Create a runbook directory in your project:

mkdir -p runbooks/oncall
cd runbooks/oncall

Each runbook should follow a consistent structure:

# Service: Payment API
# Severity: P1
# On-Call: Team Alpha

## Symptoms
- Elevated 5xx error rates
- Latency spikes > 2 seconds
- Customer complaints about failed transactions

## Diagnosis
1. Check service health: `curl -s service/payment/health`
2. Review recent deployments: `git log --oneline -10`
3. Examine error logs: `kubectl logs -l app=payment --tail=100`

## Remediation
1. If recent deployment: `kubectl rollout undo deployment/payment`
2. If database issues: `pg_isready -h db.payment.internal`
3. Scale up if needed: `kubectl scale deployment/payment --replicas=5`

Creating Claude-Enabled Runbook Scripts

The real power comes from creating executable runbooks that Claude Code can run autonomously. Let’s create a Python script that Claude can execute during incidents.

#!/usr/bin/env python3
"""Automated runbook executor for payment service incidents."""

import subprocess
import sys
import json
from datetime import datetime

class OnCallRunner:
    def __init__(self, service_name):
        self.service = service_name
        self.findings = []
        
    def run_command(self, cmd, description):
        """Execute a diagnostic command and record results."""
        print(f"🔍 {description}")
        print(f"   Running: {cmd}")
        try:
            result = subprocess.run(
                cmd, shell=True, capture_output=True, text=True, timeout=30
            )
            output = result.stdout if result.stdout else result.stderr
            self.findings.append({
                "command": cmd,
                "description": description,
                "output": output,
                "success": result.returncode == 0
            })
            print(f"   Result: {'✅' if result.returncode == 0 else '❌'}")
            return result.returncode == 0
        except Exception as e:
            print(f"   Error: {e}")
            return False
    
    def diagnose_payment_issues(self):
        """Run through payment service diagnostics."""
        self.run_command(
            "curl -s https://api.example.com/payment/health",
            "Check payment service health endpoint"
        )
        self.run_command(
            "kubectl get pods -l app=payment -o json",
            "Get payment service pod status"
        )
        self.run_command(
            "kubectl top pods -l app=payment",
            "Check resource usage"
        )
        self.run_command(
            "pg_isready -h db.payment.internal -p 5432",
            "Verify database connectivity"
        )
        
    def generate_report(self):
        """Generate incident report for documentation."""
        report = {
            "service": self.service,
            "timestamp": datetime.utcnow().isoformat(),
            "findings": self.findings
        }
        with open(f"incident-report-{self.service}.json", "w") as f:
            json.dump(report, f, indent=2)
        return report

if __name__ == "__main__":
    runner = OnCallRunner("payment-api")
    runner.diagnose_payment_issues()
    report = runner.generate_report()
    print(f"\n📋 Report saved to incident-report-{runner.service}.json")

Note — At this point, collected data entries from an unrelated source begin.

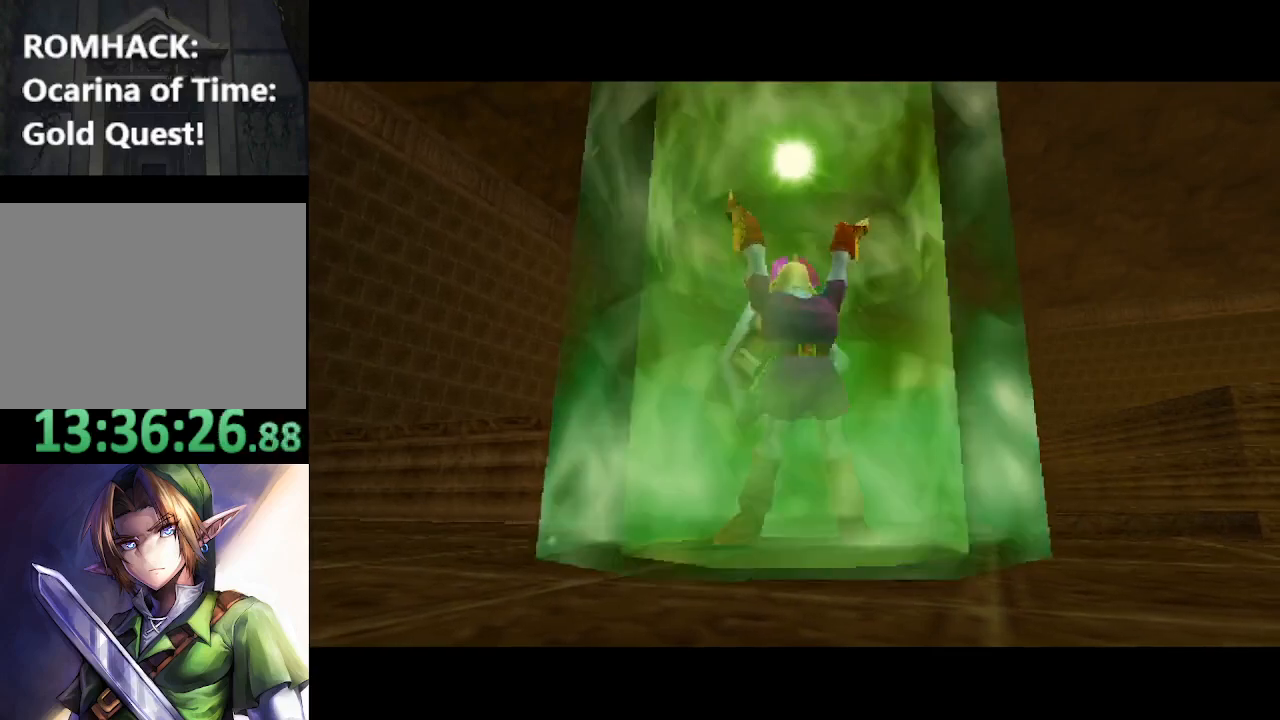
{"buttons": ["B"], "left_stick": "center", "right_stick": "center", "events": [[100, "Y", "down"], [167, "B", "down"], [267, "Y", "up"], [300, "B", "up"], [400, "B", "down"], [400, "Y", "down"], [500, "Y", "up"]]}
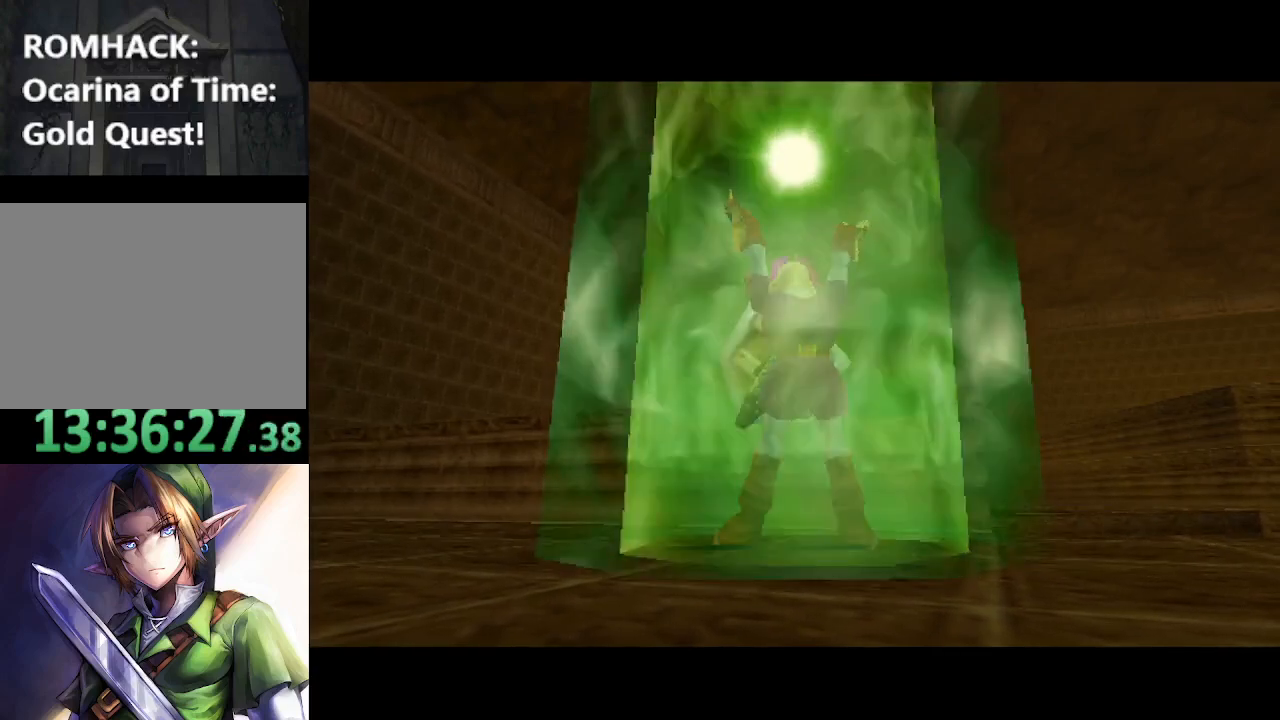
{"buttons": [], "left_stick": "center", "right_stick": "center", "events": [[33, "B", "up"], [233, "B", "down"], [233, "Y", "down"], [333, "Y", "up"], [367, "B", "up"]]}
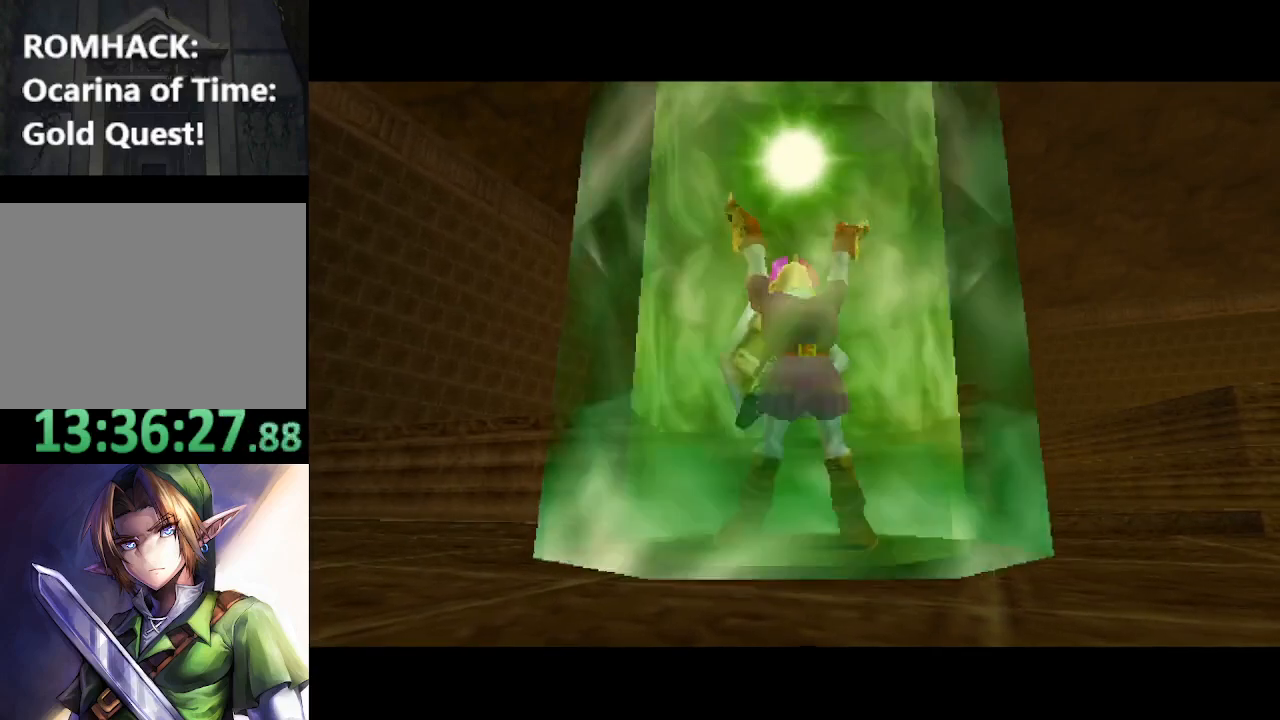
{"buttons": [], "left_stick": "center", "right_stick": "center", "events": [[133, "Y", "down"], [167, "B", "down"], [267, "B", "up"], [267, "Y", "up"]]}
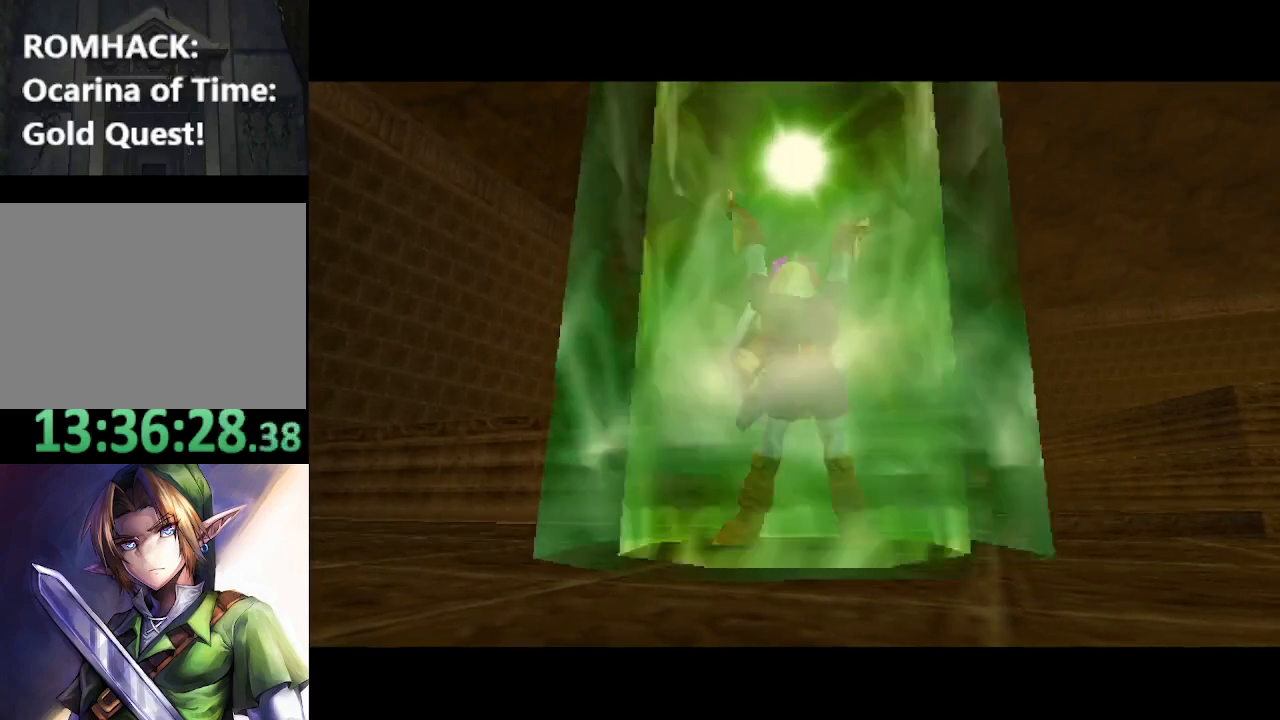
{"buttons": ["B", "Y"], "left_stick": "center", "right_stick": "center", "events": [[33, "B", "down"], [33, "Y", "down"], [167, "B", "up"], [167, "Y", "up"], [367, "B", "down"], [367, "Y", "down"]]}
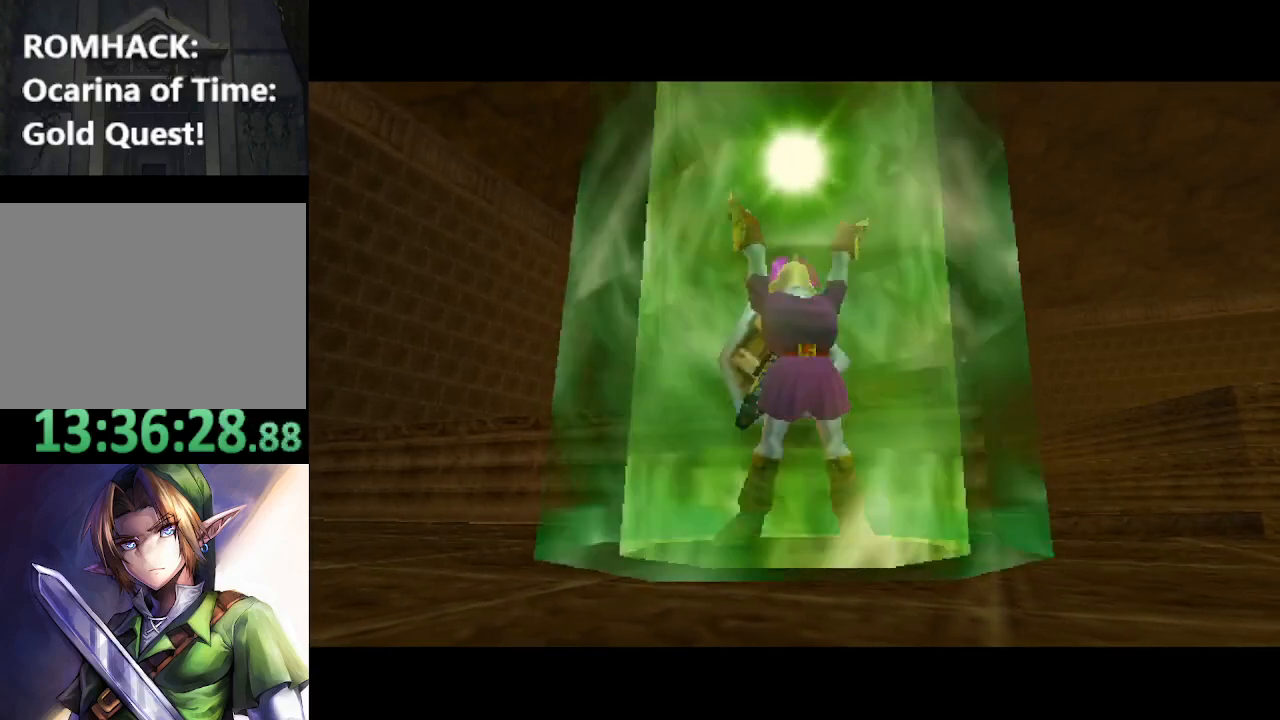
{"buttons": [], "left_stick": "center", "right_stick": "center", "events": [[33, "B", "up"], [33, "Y", "up"], [167, "B", "down"], [200, "Y", "down"], [300, "B", "up"], [300, "Y", "up"]]}
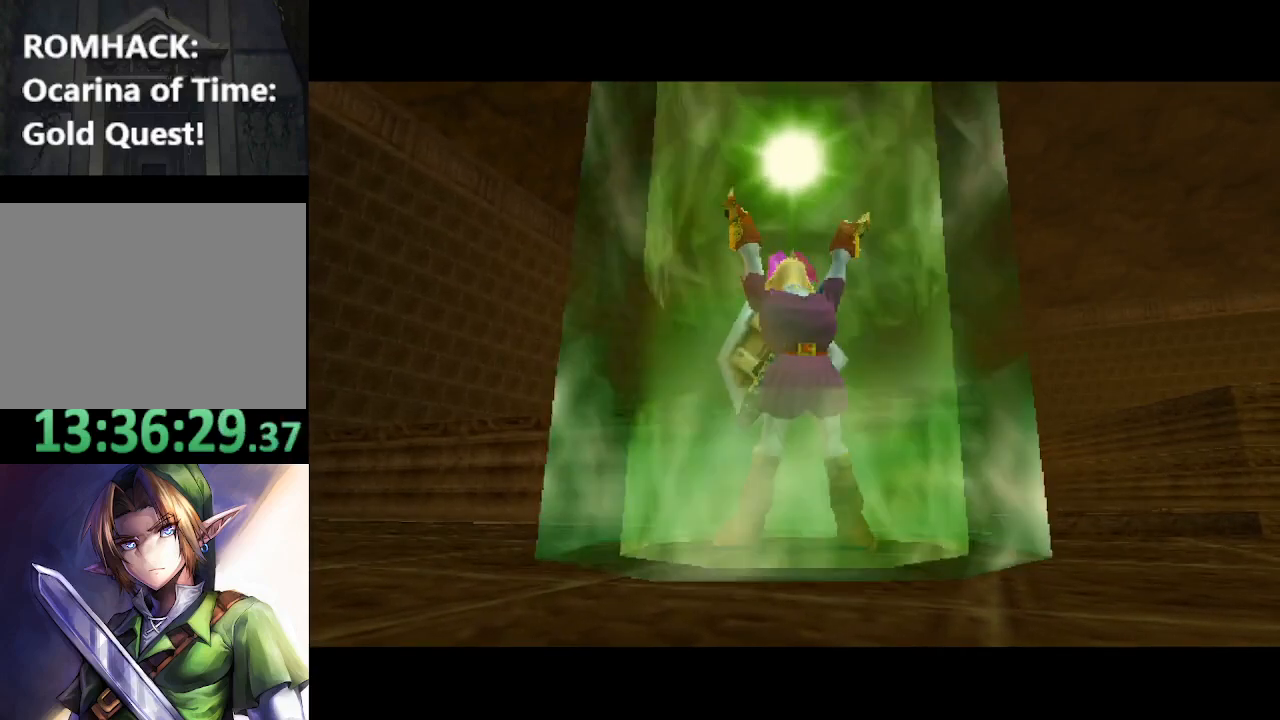
{"buttons": [], "left_stick": "center", "right_stick": "center", "events": [[67, "B", "down"], [67, "Y", "down"], [233, "B", "up"], [233, "Y", "up"]]}
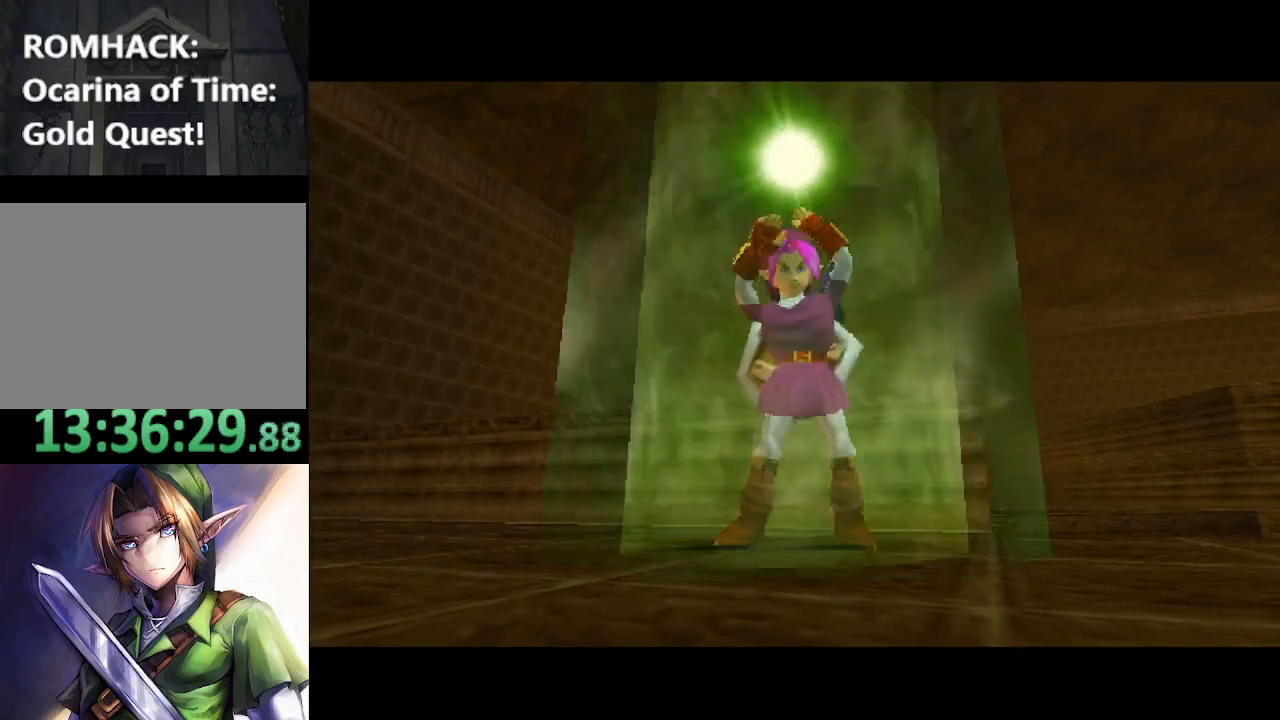
{"buttons": [], "left_stick": "center", "right_stick": "center", "events": []}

Integrating Claude Code with Your Runbooks

Now comes the magic part—letting Claude Code interact with your runbooks. Create a CLAUDE.md file in your project root to give Claude context about your runbooks:

# Claude Code - On-Call Assistant

## Project Context
- **Service**: E-commerce Platform
- **On-Call Rotation**: See PagerDuty schedule
- **Severity Levels**: P1 (Critical), P2 (High), P3 (Medium)

## Available Runbooks
- `runbooks/oncall/payment-service.md` - Payment API issues
- `runbooks/oncall/database.md` - Database connectivity problems
- `runbooks/oncall/cache.md` - Redis cache failures

## Common Issues & Quick Actions

### High Error Rates
1. Check `kubectl get pods` for restart loops
2. Review recent deployments with `git log`
3. Scale up if needed: `kubectl scale deployment <name> --replicas=5`

### Database Connection Issues
1. Verify with `pg_isready`
2. Check connection pool: `curl localhost:9187/metrics`
3. Review pgBouncer logs

## Emergency Contacts
- Platform Team: #platform-oncall
- Database Team: #db-oncall
- Incident Commander: PagerDuty escalation

Interactive Incident Response Workflow

When you’re on-call and something goes wrong, here’s how to work with Claude Code effectively:

Step 1: Initial Assessment

claude "Something is wrong with our payment service. Error rates are up 40%. 
Check the runbook at runbooks/oncall/payment-service.md and help me diagnose 
what's happening."

Claude will read the runbook, understand your service topology, and start running diagnostic commands.

Step 2: Collaborative Diagnosis

Claude doesn’t just run commands—it explains what’s happening:

Based on the runbook and current metrics, I see:
1. Pods are restarting every 2-3 minutes
2. Memory usage spiked after the 14:00 deployment
3. Database connections are timing out

Let me check the recent deployment to confirm the hypothesis...

Step 3: Guided Remediation

Once Claude identifies the issue, it walks you through fixes:

I recommend we roll back the deployment. This will:
- Restore the previous stable version
- Take approximately 30 seconds
- Preserve the current database state

To proceed, run:
kubectl rollout undo deployment/payment-api

Would you like me to execute this, or would you prefer to do it manually?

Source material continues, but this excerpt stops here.